28 Sulla scapèce vedi La scapèce e una, forse indebita illazione toponomastica in
29 Vedi Gnorumàru, Negro amaro, Negramaro in
https://www.fondazioneterradotranto.it/2010/06/10/gnorumaru-negro-amaro-negramaro/
30 Lo spettacolo, dopo repliche di successo in Italia e all’estero, è approdato nel 2006 al BIT (Borsa internazionale del turismo) di Milano.

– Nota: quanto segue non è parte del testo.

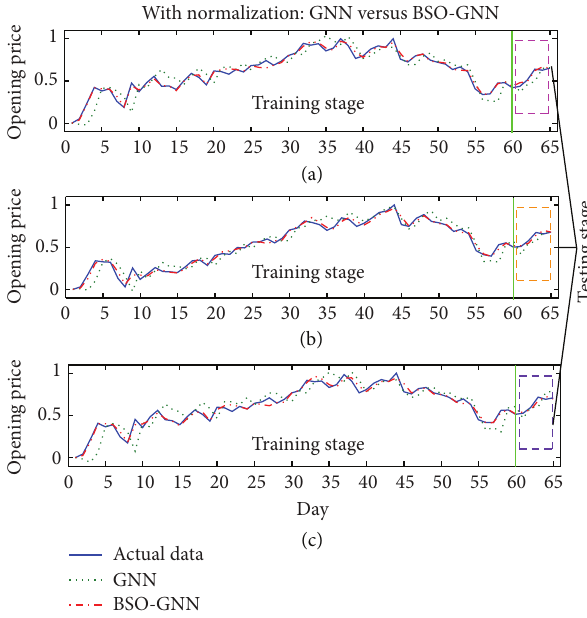
Figure 4: Opening price fitting and forecasting results of the three stock market indices gained by the individual GNN model and the BSO-GNN model under the nonnormalization situation: (a) SSE Composite Index, (b) Shenzhen Composite Index, and (c) HuShen 300 Index.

31 Film commedia del 1983 diretto da Pasquale Festa Campanile e basato sulla vita dell’artista francese Joseph Pujol soprannominato agli inizi del ‘900 Il Paganini del peto perché attraverso l’aria che fuoriusciva dal retto era in grado di suonare qualsiasi melodia, imitare qualunque rumore e riprodurre marce, ballate e qualsiasi tipo di musica. Panettiere prima di darsi al cabaret, insieme con i suoi quattro figli formò una particolare banda che si esibiva ogni sera in un teatro di Parigi con grandissimo successo. Processato per oltraggio al comune senso del pudore ed assolto, riprese con successo amplificato la sua attività artistica, diventò proprietario di un teatro e venne invitato ad esibirsi pure all’Eliseo. Non è rimasto al riguardo nessun documento, ma è lecito chiedersi: al di là della sua indubbia capacità di modularne l’uscita: con cosa Joseph Pujol produceva tanta aria?

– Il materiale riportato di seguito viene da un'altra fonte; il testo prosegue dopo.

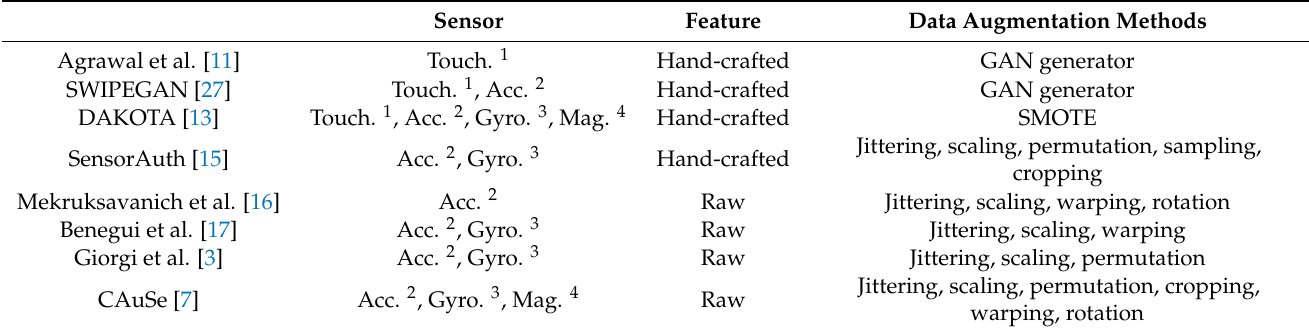
Table 2. Data augmentation methods applied in mobile-based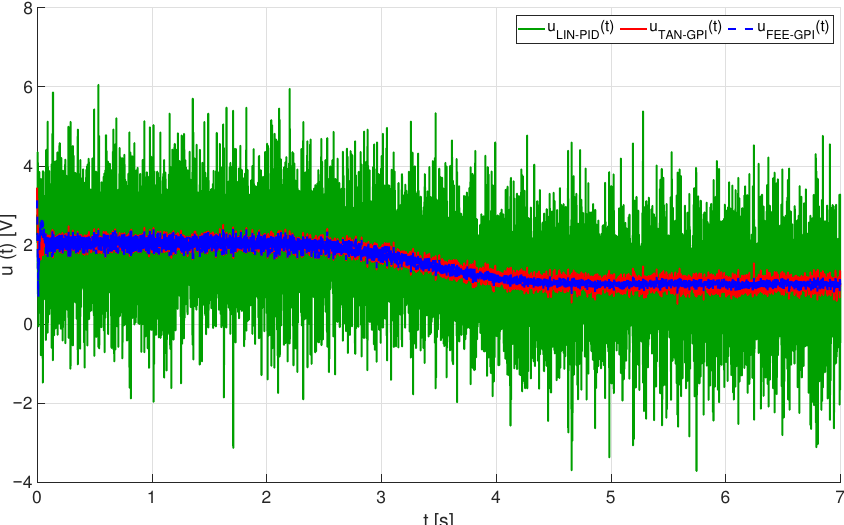
Figure 8. Control input of the magnetic levitation system, u ( t )[ V ] , with measurement noise at the control input and the output of the MLS (Test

32 In Puesei a lingua leccese de lu Franciscantoni D’Amelio de Lecce, Da la Stamparia de la Ntendenza, Lecce, 1832
33 Poeta di Gallarate: con la poesia Dormiva il sapiente Chirone, pubblicata nella raccolta Antologia Verba agrestia IV edizione, Edizioni Lietocolle, 2006, si è classificato al secondo posto della rassegna Verba agrestia.